Post by Susan Peabody on Aug 19, 2020 22:47:43 GMT
Therapy is a mixed bag. Sometimes you have a good therapist and you get a lot out of it. Sometimes you have an inadequate therapist and it’s a waste of time. But, nothing ventured, nothing gained, and if you’re not satisfied with your life, then giving therapy a try might do the trick. The individual attention and intuition of a therapist can untangle a lot of mysteries. And change always begins with the truth.
Therapy can be a slow process, especially if you just sit there and talk. What makes therapy work is acting upon the insights you get from a good session. Furthermore, your therapist is not going to wave a magic wand and change you. You have to do the work. One day I told my therapist that I was unhappy with the progress we were making. “What do you mean “we?” he said. “Well,” I mumbled, “isn’t this a team effort?” “No,” he said, “You’re the one that has to do the work. I hold the flashlight; you chop the wood.” I was shocked by this statement, but it was the beginning of a change in my attitude about therapy. I realized my therapist wasn’t going to fix me. I had to start doing things differently if I wanted to change. The following story explains how therapy helped me change.
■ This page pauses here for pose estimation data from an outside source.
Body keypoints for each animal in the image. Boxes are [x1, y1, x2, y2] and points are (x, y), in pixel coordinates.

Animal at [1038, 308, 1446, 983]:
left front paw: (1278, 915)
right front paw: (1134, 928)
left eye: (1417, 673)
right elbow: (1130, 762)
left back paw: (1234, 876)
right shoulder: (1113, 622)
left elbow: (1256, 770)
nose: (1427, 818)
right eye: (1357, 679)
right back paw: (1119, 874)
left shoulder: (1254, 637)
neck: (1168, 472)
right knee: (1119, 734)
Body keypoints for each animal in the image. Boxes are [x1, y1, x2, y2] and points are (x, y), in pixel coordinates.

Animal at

As long as I could remember, I had been angry with my mother, both as a child and as an adult. Once I had a dream in which I was so angry at my mother that I was paralyzed. I couldn’t move. I opened my mouth to scream at her, and the words got stuck in my throat. Later in the dream I was talking to my father, and he told me that my mother was pregnant. I went into a rage. Then my mother appeared and I screamed at her, “You are going to do to another child what you did to me?” I was so angry I woke myself up. I didn’t tell my therapist about the dream right away. Instead I went to my mother. I wanted to process my feelings about my childhood with her, so I asked her a lot of questions about what was going on in the family when I was young. Mom just stared at me. She didn’t want to talk about it. “I don’t remember,” she said. I was livid. Not only had she neglected me as a child, and exposed me to the parent who had abused her, now she was impending in my attempts to get better. When I finally talked to my therapist about it, he said something interesting. He shrugged his shoulders and said sympathetically, “Oh, she couldn’t do it.” I stopped dead in my tracks when I realized that he didn’t say “she wouldn’t do it.” He said she “couldn’t do it.” What a difference a letter can make. I suddenly began looking at my mother in a brand-new light.
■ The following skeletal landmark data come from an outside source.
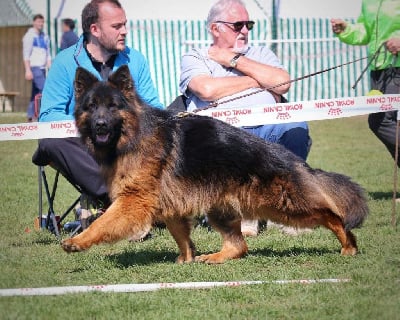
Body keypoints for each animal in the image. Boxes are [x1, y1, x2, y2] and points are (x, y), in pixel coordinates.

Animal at [61, 64, 370, 262]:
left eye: (112, 107)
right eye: (91, 107)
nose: (100, 125)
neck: (134, 135)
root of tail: (294, 161)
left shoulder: (133, 201)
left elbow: (101, 223)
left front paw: (77, 241)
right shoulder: (168, 204)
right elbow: (180, 235)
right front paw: (186, 259)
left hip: (283, 205)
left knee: (332, 216)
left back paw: (349, 245)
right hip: (220, 208)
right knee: (239, 246)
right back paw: (216, 257)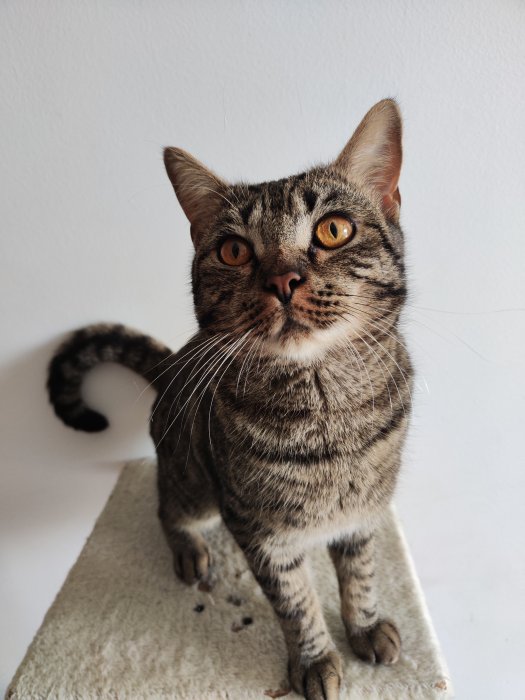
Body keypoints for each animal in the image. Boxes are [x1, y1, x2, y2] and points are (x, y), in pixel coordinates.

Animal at [48, 98, 412, 700]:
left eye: (334, 229)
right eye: (234, 250)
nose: (283, 279)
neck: (327, 413)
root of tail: (173, 364)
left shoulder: (365, 511)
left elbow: (360, 573)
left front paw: (363, 626)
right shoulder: (257, 528)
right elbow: (296, 602)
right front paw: (314, 660)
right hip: (195, 481)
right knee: (167, 505)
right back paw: (190, 551)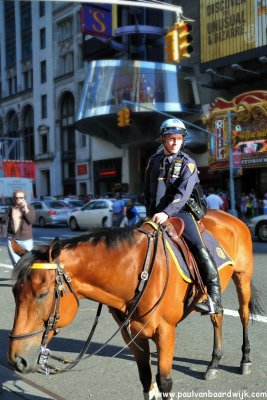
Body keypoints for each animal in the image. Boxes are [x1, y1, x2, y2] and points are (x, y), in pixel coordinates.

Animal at [7, 211, 262, 398]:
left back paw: (245, 359)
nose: (17, 359)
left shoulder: (165, 332)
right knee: (217, 315)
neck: (137, 272)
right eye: (14, 292)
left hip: (243, 278)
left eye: (42, 294)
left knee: (243, 314)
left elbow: (164, 382)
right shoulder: (132, 335)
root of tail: (230, 216)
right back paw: (214, 363)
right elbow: (147, 380)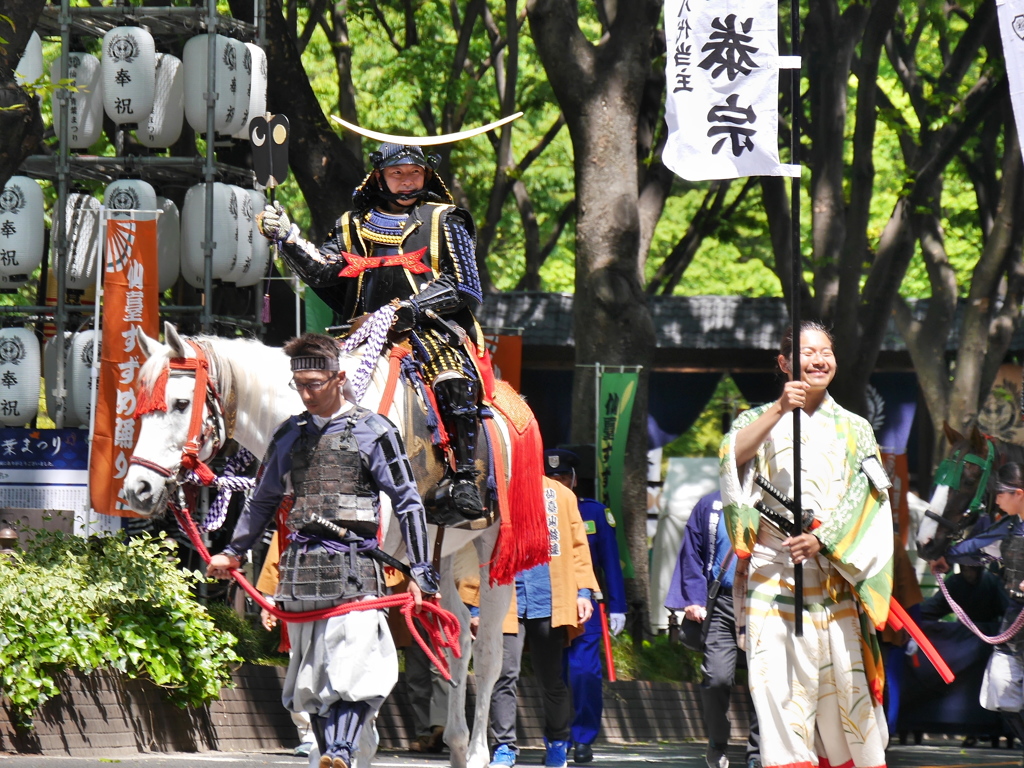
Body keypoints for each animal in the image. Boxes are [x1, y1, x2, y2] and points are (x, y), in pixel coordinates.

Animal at [122, 321, 532, 768]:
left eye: (180, 403)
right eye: (140, 407)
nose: (137, 489)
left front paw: (356, 744)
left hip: (493, 546)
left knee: (489, 652)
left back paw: (476, 752)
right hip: (436, 552)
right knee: (456, 638)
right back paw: (456, 742)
It took time, but eventually I changed my mind about my mother. A change in my feelings quickly followed. Then I started treating my mother differently. I changed. Our relationship changed. This is how therapy is supposed to work. You uncover things. You process your feelings. Your feelings change. You treat people differently. You change. Your relationships change. Then you repeat the process all over again.